EXERCISE INSTRUCTIONS — Write out every line below again exactly as it stands, skipping each image.

___

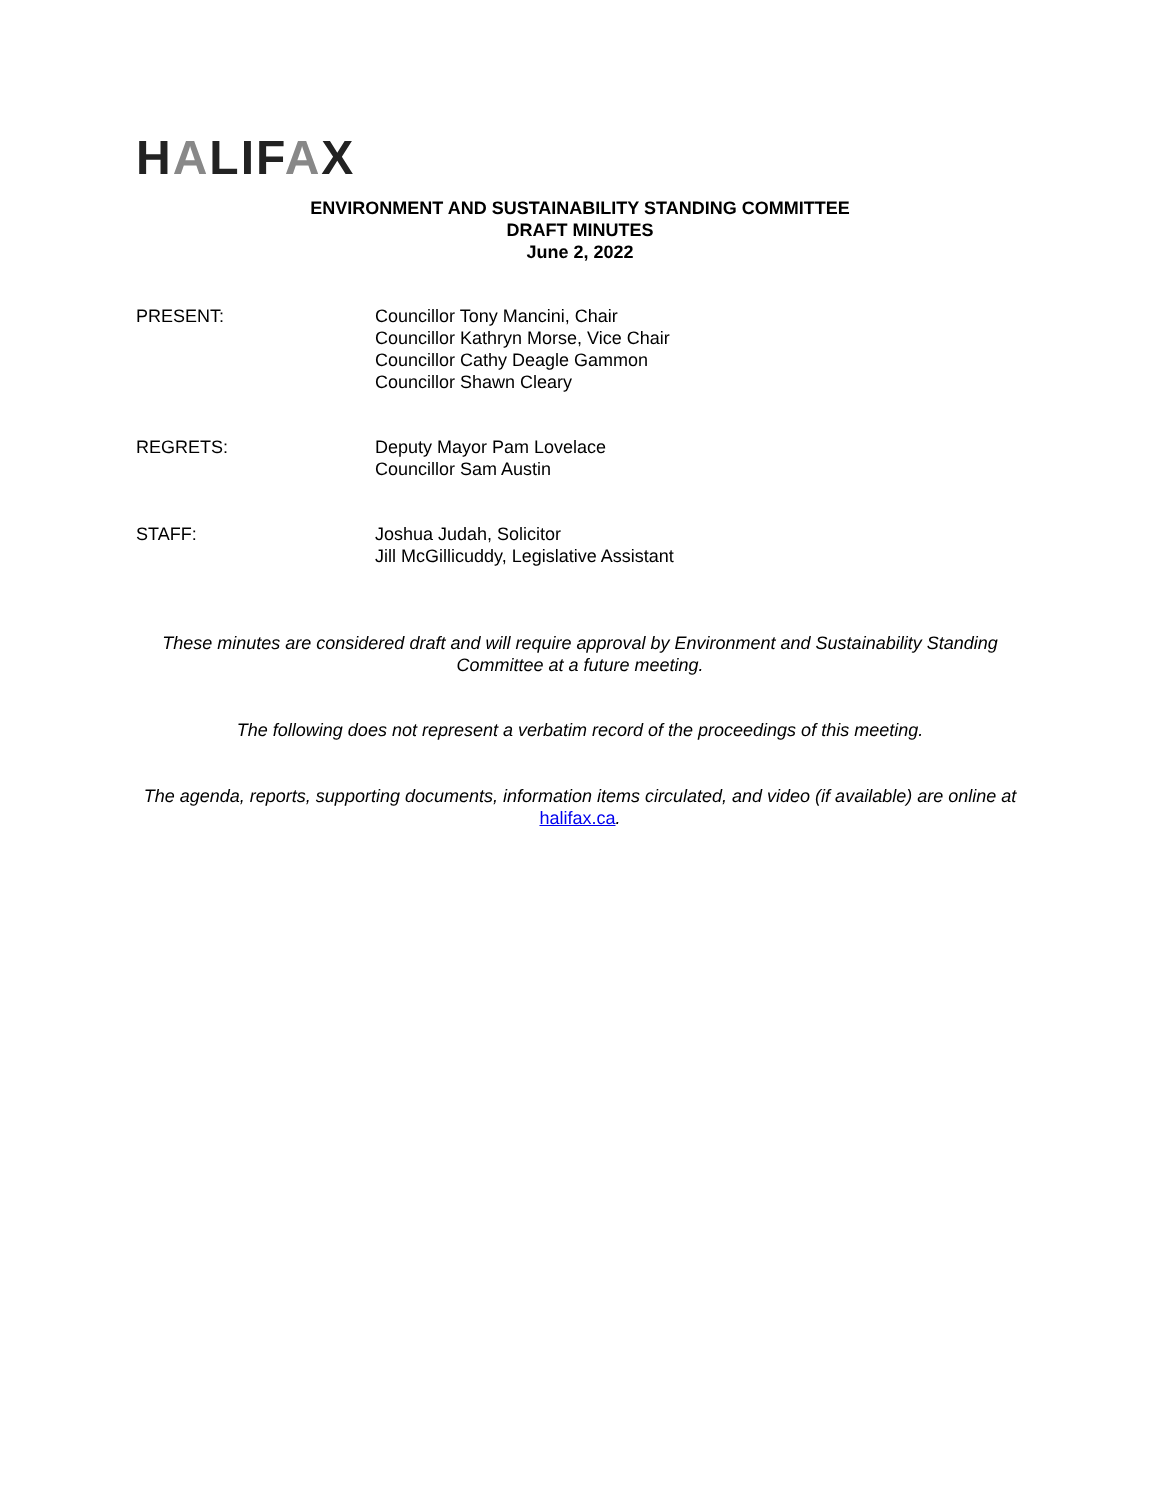HALIFAX
ENVIRONMENT AND SUSTAINABILITY STANDING COMMITTEE
DRAFT MINUTES
June 2, 2022
PRESENT: Councillor Tony Mancini, Chair
Councillor Kathryn Morse, Vice Chair
Councillor Cathy Deagle Gammon
Councillor Shawn Cleary
REGRETS: Deputy Mayor Pam Lovelace
Councillor Sam Austin
STAFF: Joshua Judah, Solicitor
Jill McGillicuddy, Legislative Assistant
These minutes are considered draft and will require approval by Environment and Sustainability Standing Committee at a future meeting.
The following does not represent a verbatim record of the proceedings of this meeting.
The agenda, reports, supporting documents, information items circulated, and video (if available) are online at halifax.ca.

___

OUTPUT OF THE EXERCISE —
HALIFAX
ENVIRONMENT AND SUSTAINABILITY STANDING COMMITTEE
DRAFT MINUTES
June 2, 2022
PRESENT: Councillor Tony Mancini, Chair
Councillor Kathryn Morse, Vice Chair
Councillor Cathy Deagle Gammon
Councillor Shawn Cleary
REGRETS: Deputy Mayor Pam Lovelace
Councillor Sam Austin
STAFF: Joshua Judah, Solicitor
Jill McGillicuddy, Legislative Assistant
These minutes are considered draft and will require approval by Environment and Sustainability Standing Committee at a future meeting.
The following does not represent a verbatim record of the proceedings of this meeting.
The agenda, reports, supporting documents, information items circulated, and video (if available) are online at halifax.ca.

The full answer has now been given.